Colonia Avigdor fue declarado Lugar Histórico Nacional

En el marco del Programa Poblados Históricos, impulsado desde la Comisión Nacional de Monumentos, Lugares y Bienes Históricos que actualmente preside Teresa Anchorena, fue declarado Lugar Histórico Nacional el Predio que ocupan la Sinagoga y el “Centro Unión Israelita” de Colonia Avigdor, Provincia de Entre Ríos. El Programa Poblados Históricos dispone un plan de inversión y promoción para la preservación de pueblos con patrimonio valioso y relevante, tal el caso de Avigdor, cuya peculiaridad está relacionada con la no pertenencia a la primera fase de la colonización establecida por el Barón Hirsch, mayormente desarrollada entre finales del Siglo XIX y las primeras décadas del Siglo XX. Testimonio de una segunda fase, Avigdor se fundó para cobijar principalmente a ciudadanos alemanes perseguidos por el régimen nazi, no solamente durante los aciagos años 1935 y 1936.
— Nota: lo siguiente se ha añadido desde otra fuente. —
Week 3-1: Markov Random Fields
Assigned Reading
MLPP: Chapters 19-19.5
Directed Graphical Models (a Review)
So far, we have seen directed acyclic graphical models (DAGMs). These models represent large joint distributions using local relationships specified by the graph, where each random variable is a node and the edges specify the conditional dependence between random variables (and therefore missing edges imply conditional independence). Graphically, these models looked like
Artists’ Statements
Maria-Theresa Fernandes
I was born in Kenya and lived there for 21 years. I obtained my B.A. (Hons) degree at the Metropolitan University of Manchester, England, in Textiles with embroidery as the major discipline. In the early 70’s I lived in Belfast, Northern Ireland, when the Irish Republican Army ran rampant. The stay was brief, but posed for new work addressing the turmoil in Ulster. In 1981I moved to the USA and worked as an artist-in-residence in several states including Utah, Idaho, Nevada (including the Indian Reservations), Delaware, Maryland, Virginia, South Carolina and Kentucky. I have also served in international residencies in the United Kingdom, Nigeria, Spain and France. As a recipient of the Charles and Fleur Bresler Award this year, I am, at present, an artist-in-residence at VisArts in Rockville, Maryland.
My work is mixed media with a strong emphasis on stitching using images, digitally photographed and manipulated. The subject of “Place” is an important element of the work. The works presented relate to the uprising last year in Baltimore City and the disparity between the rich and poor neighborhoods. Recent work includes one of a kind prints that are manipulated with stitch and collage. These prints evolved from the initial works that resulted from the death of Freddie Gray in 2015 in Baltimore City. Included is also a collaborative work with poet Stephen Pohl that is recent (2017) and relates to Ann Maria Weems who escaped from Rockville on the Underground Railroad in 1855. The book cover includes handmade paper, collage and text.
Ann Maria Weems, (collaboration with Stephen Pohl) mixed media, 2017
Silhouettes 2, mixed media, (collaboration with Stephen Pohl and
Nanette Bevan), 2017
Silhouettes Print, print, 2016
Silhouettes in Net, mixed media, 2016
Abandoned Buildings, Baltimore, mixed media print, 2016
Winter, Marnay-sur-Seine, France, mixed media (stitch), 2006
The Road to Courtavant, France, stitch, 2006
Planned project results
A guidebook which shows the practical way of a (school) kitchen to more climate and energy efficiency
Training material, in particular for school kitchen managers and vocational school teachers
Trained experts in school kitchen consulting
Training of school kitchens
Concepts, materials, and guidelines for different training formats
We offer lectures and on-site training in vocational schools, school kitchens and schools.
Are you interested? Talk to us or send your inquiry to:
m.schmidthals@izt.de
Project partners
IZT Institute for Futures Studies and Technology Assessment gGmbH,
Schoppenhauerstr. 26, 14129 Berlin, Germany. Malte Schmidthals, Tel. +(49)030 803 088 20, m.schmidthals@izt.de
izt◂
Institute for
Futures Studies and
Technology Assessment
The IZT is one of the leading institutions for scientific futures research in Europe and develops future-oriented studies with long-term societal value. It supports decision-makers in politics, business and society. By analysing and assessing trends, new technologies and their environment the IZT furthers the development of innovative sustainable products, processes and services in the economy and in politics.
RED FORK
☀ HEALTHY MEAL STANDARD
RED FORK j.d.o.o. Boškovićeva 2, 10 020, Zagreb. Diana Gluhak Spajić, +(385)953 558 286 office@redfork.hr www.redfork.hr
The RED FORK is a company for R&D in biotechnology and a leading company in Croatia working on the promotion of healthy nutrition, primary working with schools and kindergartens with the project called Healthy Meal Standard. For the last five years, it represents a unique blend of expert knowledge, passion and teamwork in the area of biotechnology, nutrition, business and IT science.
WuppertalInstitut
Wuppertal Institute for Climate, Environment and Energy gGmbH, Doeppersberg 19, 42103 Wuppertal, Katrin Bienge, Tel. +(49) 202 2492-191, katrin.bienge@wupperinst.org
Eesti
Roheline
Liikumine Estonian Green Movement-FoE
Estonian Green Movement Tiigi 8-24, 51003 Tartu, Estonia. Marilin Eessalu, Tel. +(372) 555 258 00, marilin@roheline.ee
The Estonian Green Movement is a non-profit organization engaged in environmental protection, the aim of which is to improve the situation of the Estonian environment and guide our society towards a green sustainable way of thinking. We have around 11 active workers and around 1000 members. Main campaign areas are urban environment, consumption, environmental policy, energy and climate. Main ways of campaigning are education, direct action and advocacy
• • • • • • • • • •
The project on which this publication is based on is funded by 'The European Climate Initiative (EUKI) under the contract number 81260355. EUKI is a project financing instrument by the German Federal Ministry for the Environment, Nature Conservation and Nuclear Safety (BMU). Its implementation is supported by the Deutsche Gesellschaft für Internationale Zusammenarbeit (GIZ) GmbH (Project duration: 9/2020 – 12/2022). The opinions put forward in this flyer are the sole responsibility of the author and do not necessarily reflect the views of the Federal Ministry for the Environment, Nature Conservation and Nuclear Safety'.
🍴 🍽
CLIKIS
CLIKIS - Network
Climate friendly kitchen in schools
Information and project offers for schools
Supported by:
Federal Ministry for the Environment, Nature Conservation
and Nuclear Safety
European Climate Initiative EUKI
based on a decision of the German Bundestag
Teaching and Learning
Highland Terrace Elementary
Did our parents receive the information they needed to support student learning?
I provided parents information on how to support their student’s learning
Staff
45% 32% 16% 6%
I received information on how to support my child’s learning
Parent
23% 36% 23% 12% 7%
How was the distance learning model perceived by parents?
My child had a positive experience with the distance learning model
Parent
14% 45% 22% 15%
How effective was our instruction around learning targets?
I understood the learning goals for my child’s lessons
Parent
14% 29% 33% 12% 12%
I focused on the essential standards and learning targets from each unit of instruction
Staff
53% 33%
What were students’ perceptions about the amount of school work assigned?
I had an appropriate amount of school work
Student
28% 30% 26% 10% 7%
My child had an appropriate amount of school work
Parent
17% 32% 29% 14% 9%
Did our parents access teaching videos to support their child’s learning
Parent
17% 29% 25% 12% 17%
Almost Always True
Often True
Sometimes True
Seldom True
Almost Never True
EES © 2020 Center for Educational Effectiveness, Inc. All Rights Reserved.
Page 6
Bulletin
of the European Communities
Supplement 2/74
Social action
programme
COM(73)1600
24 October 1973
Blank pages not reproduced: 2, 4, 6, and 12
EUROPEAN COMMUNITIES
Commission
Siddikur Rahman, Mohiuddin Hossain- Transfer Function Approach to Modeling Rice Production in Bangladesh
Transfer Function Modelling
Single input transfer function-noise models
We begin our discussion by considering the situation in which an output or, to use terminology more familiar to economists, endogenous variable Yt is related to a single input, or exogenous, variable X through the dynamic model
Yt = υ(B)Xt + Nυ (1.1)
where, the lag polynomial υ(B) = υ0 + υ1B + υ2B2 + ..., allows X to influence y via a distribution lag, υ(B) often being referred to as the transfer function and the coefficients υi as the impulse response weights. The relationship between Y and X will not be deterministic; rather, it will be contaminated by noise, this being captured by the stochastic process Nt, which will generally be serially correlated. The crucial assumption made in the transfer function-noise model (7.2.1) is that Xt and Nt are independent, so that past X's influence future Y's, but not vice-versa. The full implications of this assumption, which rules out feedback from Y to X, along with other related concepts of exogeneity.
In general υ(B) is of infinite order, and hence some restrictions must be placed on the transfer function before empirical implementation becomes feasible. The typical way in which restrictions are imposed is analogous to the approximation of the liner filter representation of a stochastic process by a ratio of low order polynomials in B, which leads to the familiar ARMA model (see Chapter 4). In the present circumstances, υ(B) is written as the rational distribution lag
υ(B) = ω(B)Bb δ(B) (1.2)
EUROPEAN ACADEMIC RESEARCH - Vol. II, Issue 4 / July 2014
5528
Bajo el Decreto presidencial N° 1.149 del 19 de diciembre de 2018, y considerando que la Colonia Avigdor se ha destacado de manera sustantiva en orden al desarrollo cultural, social e identitario, así como a los valores de la comunidad, vigentes desde su fundación hasta nuestros días.

Pablo Wildau

Foto: la sinagoga de la Colonia Avigdor (www.argentina.gob.ar).